### WORK INSTRUCTIONS
Before anything else, copy every record below exactly as it stands.

### EXERCISE MATERIAL
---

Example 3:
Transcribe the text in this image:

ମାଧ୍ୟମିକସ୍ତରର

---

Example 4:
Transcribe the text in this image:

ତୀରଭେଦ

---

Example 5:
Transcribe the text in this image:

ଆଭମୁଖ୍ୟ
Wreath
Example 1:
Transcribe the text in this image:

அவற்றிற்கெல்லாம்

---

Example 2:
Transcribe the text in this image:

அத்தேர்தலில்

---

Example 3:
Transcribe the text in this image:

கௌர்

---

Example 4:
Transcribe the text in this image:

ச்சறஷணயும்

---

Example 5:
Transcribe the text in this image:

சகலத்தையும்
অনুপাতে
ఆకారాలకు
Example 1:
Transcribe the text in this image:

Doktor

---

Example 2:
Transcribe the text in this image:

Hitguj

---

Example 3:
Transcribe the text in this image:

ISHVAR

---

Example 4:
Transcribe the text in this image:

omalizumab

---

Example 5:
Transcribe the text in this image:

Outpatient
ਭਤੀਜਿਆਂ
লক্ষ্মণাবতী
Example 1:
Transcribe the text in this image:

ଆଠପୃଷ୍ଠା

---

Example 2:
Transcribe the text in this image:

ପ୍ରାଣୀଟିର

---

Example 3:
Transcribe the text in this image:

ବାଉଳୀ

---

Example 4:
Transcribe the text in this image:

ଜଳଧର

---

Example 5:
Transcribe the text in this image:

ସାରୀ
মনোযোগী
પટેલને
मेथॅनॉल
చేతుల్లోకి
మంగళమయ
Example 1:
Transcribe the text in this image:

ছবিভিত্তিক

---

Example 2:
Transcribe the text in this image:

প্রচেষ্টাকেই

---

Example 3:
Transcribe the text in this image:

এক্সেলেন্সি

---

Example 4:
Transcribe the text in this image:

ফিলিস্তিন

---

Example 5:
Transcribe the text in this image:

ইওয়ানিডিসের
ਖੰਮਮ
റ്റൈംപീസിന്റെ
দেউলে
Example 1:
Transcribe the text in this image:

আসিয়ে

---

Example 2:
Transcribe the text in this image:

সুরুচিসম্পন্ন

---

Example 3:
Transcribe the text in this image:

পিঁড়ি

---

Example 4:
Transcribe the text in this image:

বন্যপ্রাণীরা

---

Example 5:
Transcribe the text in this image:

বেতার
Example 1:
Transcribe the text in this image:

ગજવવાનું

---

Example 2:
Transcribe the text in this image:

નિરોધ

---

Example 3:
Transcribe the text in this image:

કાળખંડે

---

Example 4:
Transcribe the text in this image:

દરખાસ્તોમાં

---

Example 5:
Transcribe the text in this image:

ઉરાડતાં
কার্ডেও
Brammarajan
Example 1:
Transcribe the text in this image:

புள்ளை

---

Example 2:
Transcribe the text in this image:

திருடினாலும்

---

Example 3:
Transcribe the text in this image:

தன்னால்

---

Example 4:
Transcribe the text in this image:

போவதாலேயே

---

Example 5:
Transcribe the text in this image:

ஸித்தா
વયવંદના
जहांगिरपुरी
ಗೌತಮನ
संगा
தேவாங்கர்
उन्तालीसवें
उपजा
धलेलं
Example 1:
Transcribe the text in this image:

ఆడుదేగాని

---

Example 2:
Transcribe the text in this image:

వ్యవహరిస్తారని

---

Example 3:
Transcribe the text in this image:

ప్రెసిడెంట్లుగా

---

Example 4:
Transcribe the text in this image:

### RESULT FOR THIS TASK
---

Example 3:
Transcribe the text in this image:

ମାଧ୍ୟମିକସ୍ତରର

---

Example 4:
Transcribe the text in this image:

ତୀରଭେଦ

---

Example 5:
Transcribe the text in this image:

ଆଭମୁଖ୍ୟ
Wreath
Example 1:
Transcribe the text in this image:

அவற்றிற்கெல்லாம்

---

Example 2:
Transcribe the text in this image:

அத்தேர்தலில்

---

Example 3:
Transcribe the text in this image:

கௌர்

---

Example 4:
Transcribe the text in this image:

ச்சறஷணயும்

---

Example 5:
Transcribe the text in this image:

சகலத்தையும்
অনুপাতে
ఆకారాలకు
Example 1:
Transcribe the text in this image:

Doktor

---

Example 2:
Transcribe the text in this image:

Hitguj

---

Example 3:
Transcribe the text in this image:

ISHVAR

---

Example 4:
Transcribe the text in this image:

omalizumab

---

Example 5:
Transcribe the text in this image:

Outpatient
ਭਤੀਜਿਆਂ
লক্ষ্মণাবতী
Example 1:
Transcribe the text in this image:

ଆଠପୃଷ୍ଠା

---

Example 2:
Transcribe the text in this image:

ପ୍ରାଣୀଟିର

---

Example 3:
Transcribe the text in this image:

ବାଉଳୀ

---

Example 4:
Transcribe the text in this image:

ଜଳଧର

---

Example 5:
Transcribe the text in this image:

ସାରୀ
মনোযোগী
પટેલને
मेथॅनॉल
చేతుల్లోకి
మంగళమయ
Example 1:
Transcribe the text in this image:

ছবিভিত্তিক

---

Example 2:
Transcribe the text in this image:

প্রচেষ্টাকেই

---

Example 3:
Transcribe the text in this image:

এক্সেলেন্সি

---

Example 4:
Transcribe the text in this image:

ফিলিস্তিন

---

Example 5:
Transcribe the text in this image:

ইওয়ানিডিসের
ਖੰਮਮ
റ്റൈംപീസിന്റെ
দেউলে
Example 1:
Transcribe the text in this image:

আসিয়ে

---

Example 2:
Transcribe the text in this image:

সুরুচিসম্পন্ন

---

Example 3:
Transcribe the text in this image:

পিঁড়ি

---

Example 4:
Transcribe the text in this image:

বন্যপ্রাণীরা

---

Example 5:
Transcribe the text in this image:

বেতার
Example 1:
Transcribe the text in this image:

ગજવવાનું

---

Example 2:
Transcribe the text in this image:

નિરોધ

---

Example 3:
Transcribe the text in this image:

કાળખંડે

---

Example 4:
Transcribe the text in this image:

દરખાસ્તોમાં

---

Example 5:
Transcribe the text in this image:

ઉરાડતાં
কার্ডেও
Brammarajan
Example 1:
Transcribe the text in this image:

புள்ளை

---

Example 2:
Transcribe the text in this image:

திருடினாலும்

---

Example 3:
Transcribe the text in this image:

தன்னால்

---

Example 4:
Transcribe the text in this image:

போவதாலேயே

---

Example 5:
Transcribe the text in this image:

ஸித்தா
વયવંદના
जहांगिरपुरी
ಗೌತಮನ
संगा
தேவாங்கர்
उन्तालीसवें
उपजा
धलेलं
Example 1:
Transcribe the text in this image:

ఆడుదేగాని

---

Example 2:
Transcribe the text in this image:

వ్యవహరిస్తారని

---

Example 3:
Transcribe the text in this image:

ప్రెసిడెంట్లుగా

---

Example 4:
Transcribe the text in this image:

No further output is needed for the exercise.